▶ [Task requirements]: Both the line containing "Field of view (horizontal): 67.6°." and the line containing "7. tray (342,660,660,919)" belong to the span. Output exactly that span from the listing below, and nothing outside it.

────────────────────

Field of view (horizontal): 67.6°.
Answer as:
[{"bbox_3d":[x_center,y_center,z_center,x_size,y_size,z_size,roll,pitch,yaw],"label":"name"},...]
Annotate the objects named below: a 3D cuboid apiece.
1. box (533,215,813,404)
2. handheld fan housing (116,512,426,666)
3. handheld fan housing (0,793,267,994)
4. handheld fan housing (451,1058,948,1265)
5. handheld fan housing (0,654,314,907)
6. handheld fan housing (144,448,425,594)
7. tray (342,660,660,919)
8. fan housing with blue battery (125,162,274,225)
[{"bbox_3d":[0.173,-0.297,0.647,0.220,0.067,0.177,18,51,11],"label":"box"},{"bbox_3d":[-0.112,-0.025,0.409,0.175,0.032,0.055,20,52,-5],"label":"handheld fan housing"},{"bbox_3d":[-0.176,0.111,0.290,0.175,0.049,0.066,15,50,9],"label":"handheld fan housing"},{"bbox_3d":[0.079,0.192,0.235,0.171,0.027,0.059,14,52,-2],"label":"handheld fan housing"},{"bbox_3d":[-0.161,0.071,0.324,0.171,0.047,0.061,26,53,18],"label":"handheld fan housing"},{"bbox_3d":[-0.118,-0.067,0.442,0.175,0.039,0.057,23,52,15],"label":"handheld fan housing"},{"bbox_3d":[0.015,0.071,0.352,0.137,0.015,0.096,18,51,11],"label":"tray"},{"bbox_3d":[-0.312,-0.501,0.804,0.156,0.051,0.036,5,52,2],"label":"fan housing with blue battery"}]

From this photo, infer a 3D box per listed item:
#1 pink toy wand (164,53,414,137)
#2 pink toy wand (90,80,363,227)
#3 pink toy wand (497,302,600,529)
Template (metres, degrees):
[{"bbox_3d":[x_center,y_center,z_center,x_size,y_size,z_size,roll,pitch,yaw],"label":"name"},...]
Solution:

────────────────────

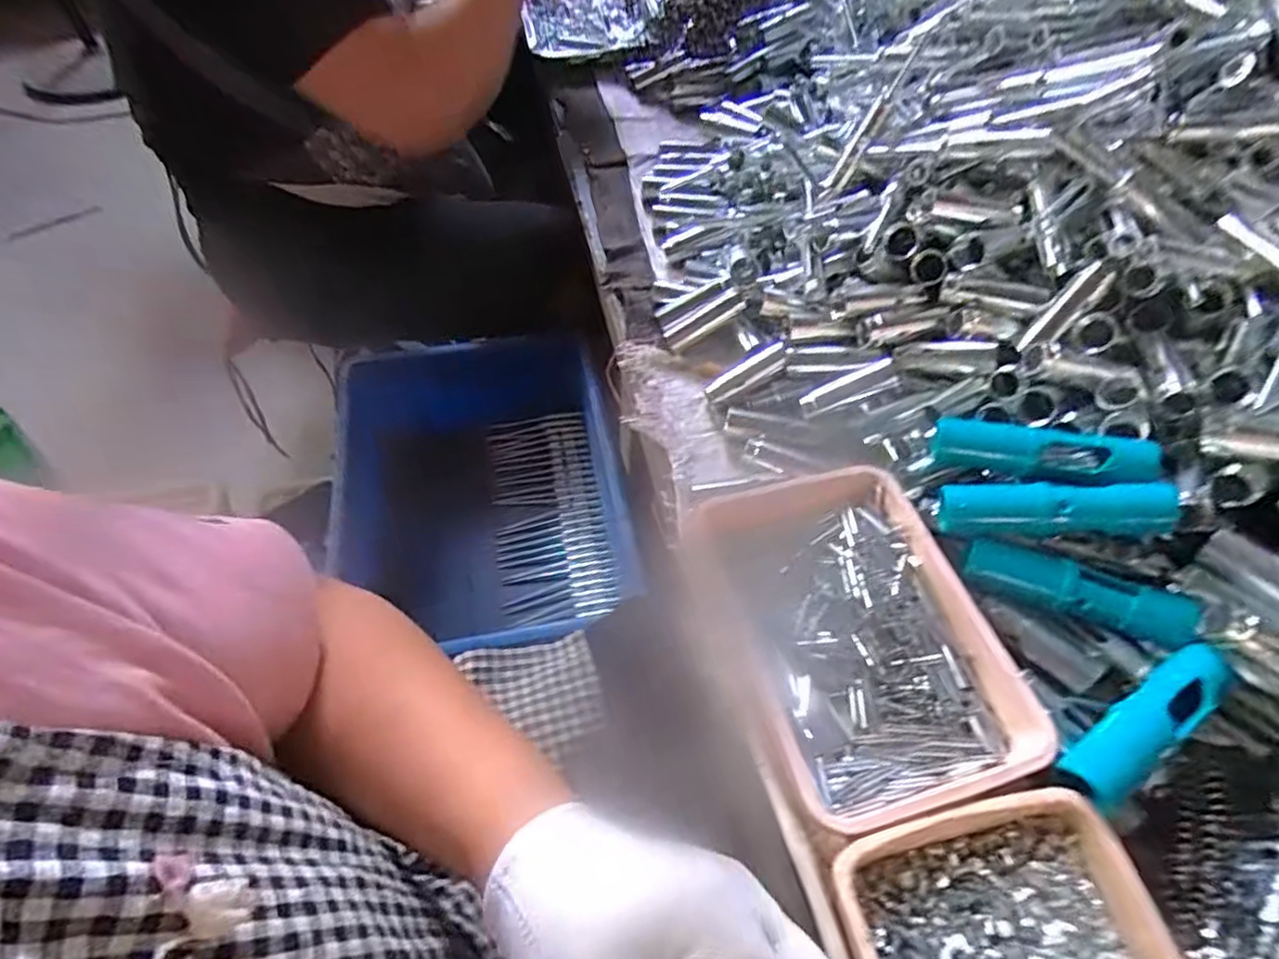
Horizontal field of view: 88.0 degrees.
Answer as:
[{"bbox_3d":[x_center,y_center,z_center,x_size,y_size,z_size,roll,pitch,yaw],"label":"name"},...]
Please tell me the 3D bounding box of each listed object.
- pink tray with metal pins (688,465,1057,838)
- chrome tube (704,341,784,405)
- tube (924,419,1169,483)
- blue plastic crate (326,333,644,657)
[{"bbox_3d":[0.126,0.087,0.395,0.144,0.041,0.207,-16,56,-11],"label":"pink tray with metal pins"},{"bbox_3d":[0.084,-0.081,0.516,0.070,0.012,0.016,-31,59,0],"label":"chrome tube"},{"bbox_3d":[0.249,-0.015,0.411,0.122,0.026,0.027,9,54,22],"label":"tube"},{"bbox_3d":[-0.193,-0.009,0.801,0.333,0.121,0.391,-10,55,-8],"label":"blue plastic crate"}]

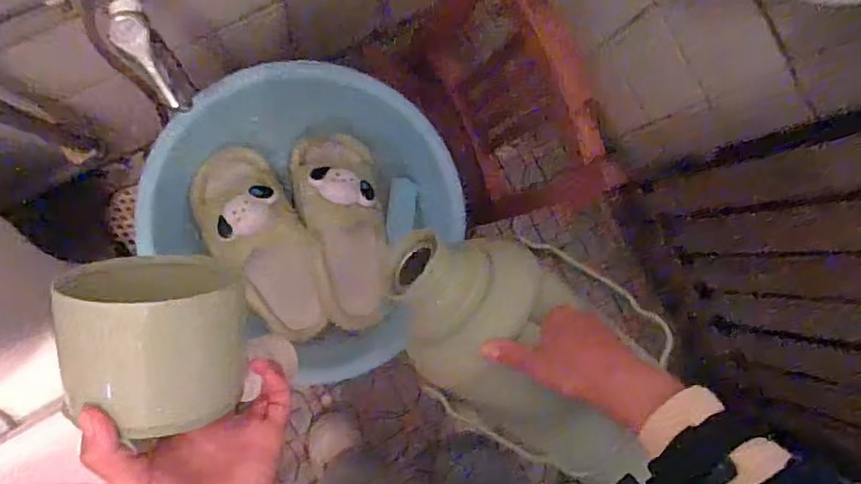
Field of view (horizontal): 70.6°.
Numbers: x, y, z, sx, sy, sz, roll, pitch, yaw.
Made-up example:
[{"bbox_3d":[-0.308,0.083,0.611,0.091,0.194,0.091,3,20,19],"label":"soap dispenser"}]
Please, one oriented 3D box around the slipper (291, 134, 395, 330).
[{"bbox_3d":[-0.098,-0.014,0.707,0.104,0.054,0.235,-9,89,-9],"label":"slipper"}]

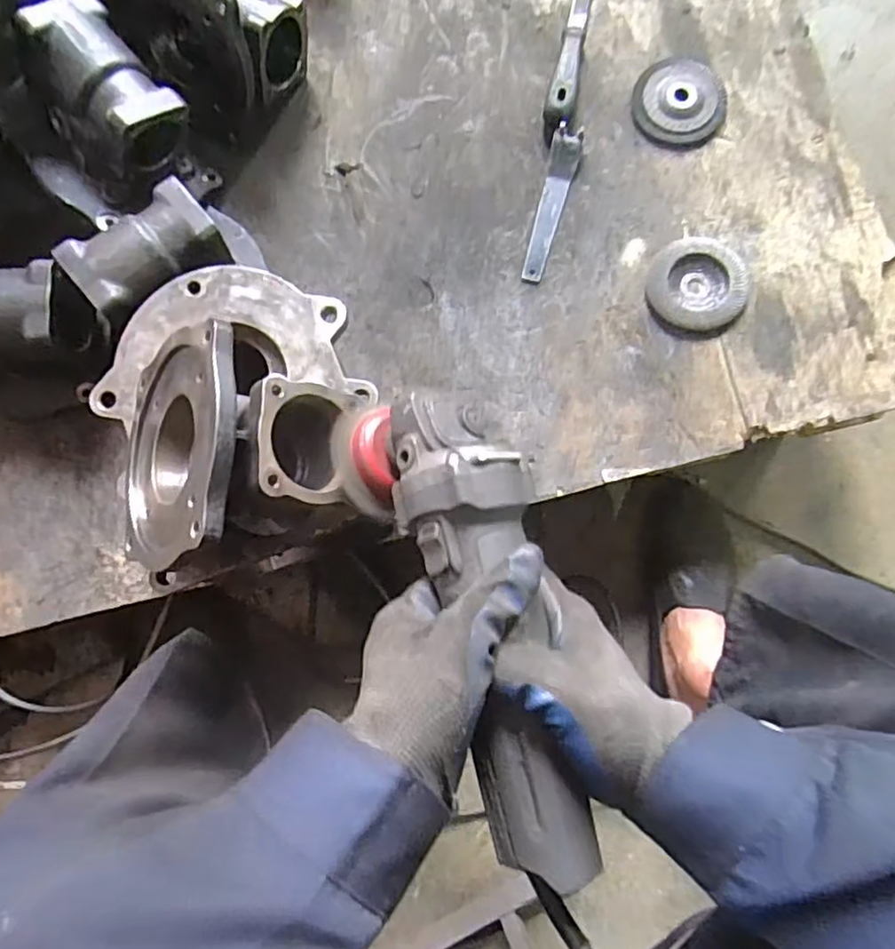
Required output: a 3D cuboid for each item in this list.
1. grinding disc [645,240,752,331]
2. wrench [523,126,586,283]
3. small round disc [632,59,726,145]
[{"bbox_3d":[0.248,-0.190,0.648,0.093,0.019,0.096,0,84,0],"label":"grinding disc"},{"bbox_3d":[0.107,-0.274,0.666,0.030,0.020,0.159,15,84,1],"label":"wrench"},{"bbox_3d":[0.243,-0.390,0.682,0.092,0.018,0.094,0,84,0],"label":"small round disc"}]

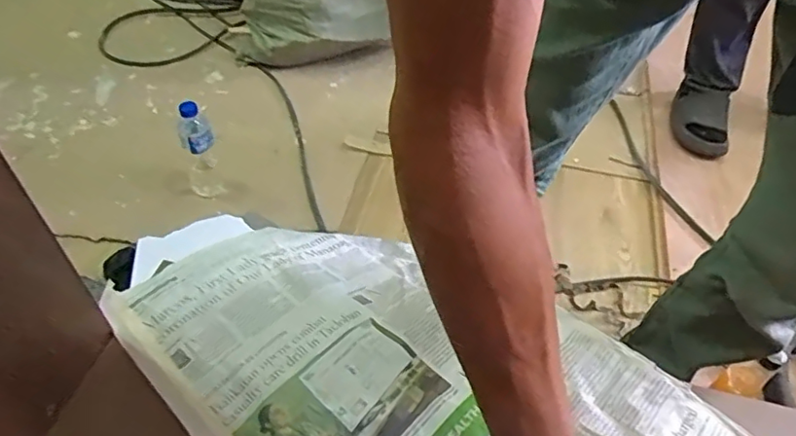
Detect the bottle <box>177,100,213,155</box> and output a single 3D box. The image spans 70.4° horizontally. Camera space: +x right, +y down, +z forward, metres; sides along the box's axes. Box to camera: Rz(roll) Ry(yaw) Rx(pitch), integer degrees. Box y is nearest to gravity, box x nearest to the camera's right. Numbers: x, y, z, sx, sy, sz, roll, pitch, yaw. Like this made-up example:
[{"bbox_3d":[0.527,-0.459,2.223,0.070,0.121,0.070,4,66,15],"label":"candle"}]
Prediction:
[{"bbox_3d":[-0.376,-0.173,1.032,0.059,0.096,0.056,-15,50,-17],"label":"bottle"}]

────────────────────

▶ [Response]:
Field of view (horizontal): 67.6°.
Answer as:
[{"bbox_3d":[x_center,y_center,z_center,x_size,y_size,z_size,roll,pitch,yaw],"label":"name"},...]
Annotate the objects named below: a 3D cuboid apiece.
1. box (533,215,813,404)
2. handheld fan housing (116,512,426,666)
3. handheld fan housing (0,793,267,994)
4. handheld fan housing (451,1058,948,1265)
5. handheld fan housing (0,654,314,907)
6. handheld fan housing (144,448,425,594)
7. tray (342,660,660,919)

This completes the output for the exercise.